Top professionals switch to teaching: growing trend

Engineers, scientists and lawyers are just some of the professions leaving successful careers behind to become teachers across Australia, in a ‘career changer’ trend described by the two partner organisations as a growing movement.

Career changers comprised 70% of all applicants for the 2019 TFA cohort (more than 1000 applications were received) with final intake known early 2019.

In 2017, the Teach For Australia (TFA) program saw 57% of successful applicants come from another career. In 2018, 62% of successful applicants were career changers.

The Teach For Australia program partners with Australian Catholic University to offer a two-year teaching placement, delivering a Master of Teaching (Secondary) (Professional Practice) upon successful completion.

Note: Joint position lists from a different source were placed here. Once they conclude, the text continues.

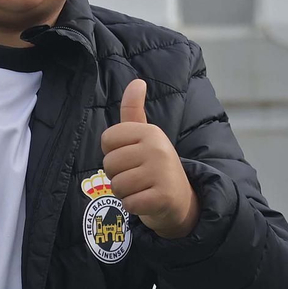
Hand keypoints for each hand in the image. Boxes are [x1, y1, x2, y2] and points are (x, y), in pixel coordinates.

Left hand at [99, 79, 199, 238]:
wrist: (181, 199)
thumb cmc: (155, 165)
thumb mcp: (145, 136)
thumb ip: (134, 110)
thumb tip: (137, 81)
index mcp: (150, 131)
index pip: (106, 140)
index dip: (113, 153)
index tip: (131, 157)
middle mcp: (157, 148)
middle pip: (109, 165)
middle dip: (118, 176)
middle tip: (138, 177)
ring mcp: (161, 172)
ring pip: (117, 186)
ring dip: (125, 193)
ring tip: (142, 188)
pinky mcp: (162, 196)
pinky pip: (129, 203)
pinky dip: (134, 207)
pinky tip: (147, 201)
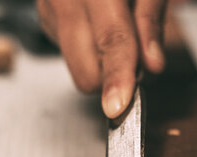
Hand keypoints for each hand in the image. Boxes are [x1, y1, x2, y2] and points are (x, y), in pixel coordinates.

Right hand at [37, 0, 166, 117]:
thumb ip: (150, 19)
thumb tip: (153, 64)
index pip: (110, 38)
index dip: (118, 75)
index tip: (118, 106)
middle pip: (84, 68)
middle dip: (113, 75)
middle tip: (136, 55)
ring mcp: (48, 7)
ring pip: (75, 66)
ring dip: (101, 63)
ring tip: (116, 30)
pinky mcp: (44, 16)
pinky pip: (67, 51)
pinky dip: (87, 48)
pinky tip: (96, 23)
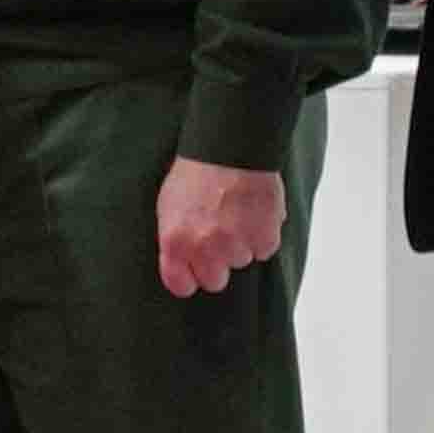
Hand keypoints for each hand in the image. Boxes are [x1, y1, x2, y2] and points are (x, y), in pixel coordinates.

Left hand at [155, 158, 287, 296]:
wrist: (230, 146)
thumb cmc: (196, 170)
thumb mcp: (169, 204)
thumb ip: (175, 238)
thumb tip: (182, 261)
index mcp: (176, 241)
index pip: (181, 285)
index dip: (189, 278)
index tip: (193, 272)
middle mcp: (205, 248)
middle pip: (214, 281)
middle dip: (217, 263)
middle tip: (219, 238)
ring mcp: (236, 245)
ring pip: (241, 262)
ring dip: (241, 244)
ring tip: (237, 214)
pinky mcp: (264, 237)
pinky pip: (264, 249)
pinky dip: (262, 235)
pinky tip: (255, 213)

Former Sydney resident and well-respected research scientist Dr Jane Franklin applied to TFA and was selected to work as a science and maths teacher at Katherine High School in the small town of Katherine, Northern Territory.

Katherine has a population of around 10,000 and the public high school is mainly Indigenous students (61 per cent). Approximately one third of Dr Franklin’s students do not speak English as their preferred language.

Dr Franklin, a mother of two adult children, said she left the buzz of big city life after being impressed by a television documentary about the TFA program.

“I applied to TFA for an amazing experience and I certainly got one,” Dr Franklin said. “I’ve never worked so hard, but this is the adventure I really needed.”

After successfully completing her first-year teaching, Dr Franklin is already halfway to completing her Masters.

“I try to meet all the students’ needs in my class,” Dr Franklin said. “Katherine is a small town but it’s a big and beautiful experience.”

Melodie Potts Rosevear, CEO and Founder of Teach For Australia, said, “The world of work is changing dramatically. Studies show that graduates today will hold 17 different jobs across five industries, meaning soon most people will be ‘career changers’ at various points of their professional journey.

“Teachers with practical experience in their fields bring a wealth of knowledge and inspiration to the children they teach.”

Australian Catholic University Faculty of Education and Arts Acting Executive Dean Professor Elizabeth Labone said she welcomed ‘career changers’ choosing to join the teaching profession.

“These career changers bring subject expertise and immense life experience to classrooms in regional and remote Australia,” Professor Labone said.

“The growing trend of successful professionals electing to study teaching shows ACU’s partnership with TFA is working well and that teaching itself is both desirable and incredibly rewarding.”

In 2018, the successful TFA cohort comprised 62% career changers with:

§  Academia (11%), Business (10%), Engineering or Mining (9%), Not-For-Profit or Community (9%) and Policy and Government (9%).

§  49 per cent teaching STEM (Science, Technology, Engineering and Maths) subjects;

§  48 per cent having advanced university degrees;

§  43 per cent teaching in regional schools, and 9 per cent remote;

§  22 per cent fluent in a language other than English.

Background

Schools in regional and remote Australia, and across some metro areas can struggle to find and retain teaching talent. Talented TFA teachers are placed in the schools that need them most. By age 15, Australian children from low income households are almost three years behind in school than those from high income households. (ACER, 2013).

Approximately 40 per cent of children from the lowest socioeconomic households do not complete Year 12.  This is educational disadvantage.

Research indicates that the most powerful policy lever to improve the educational outcomes of children is to improve the quality of teaching (Hattie, 2003).

ACU academic mentors have first-hand teaching experience in each region and work alongside TFA’s teaching and leadership advisors and school mentors, to provide the necessary support to placed teachers.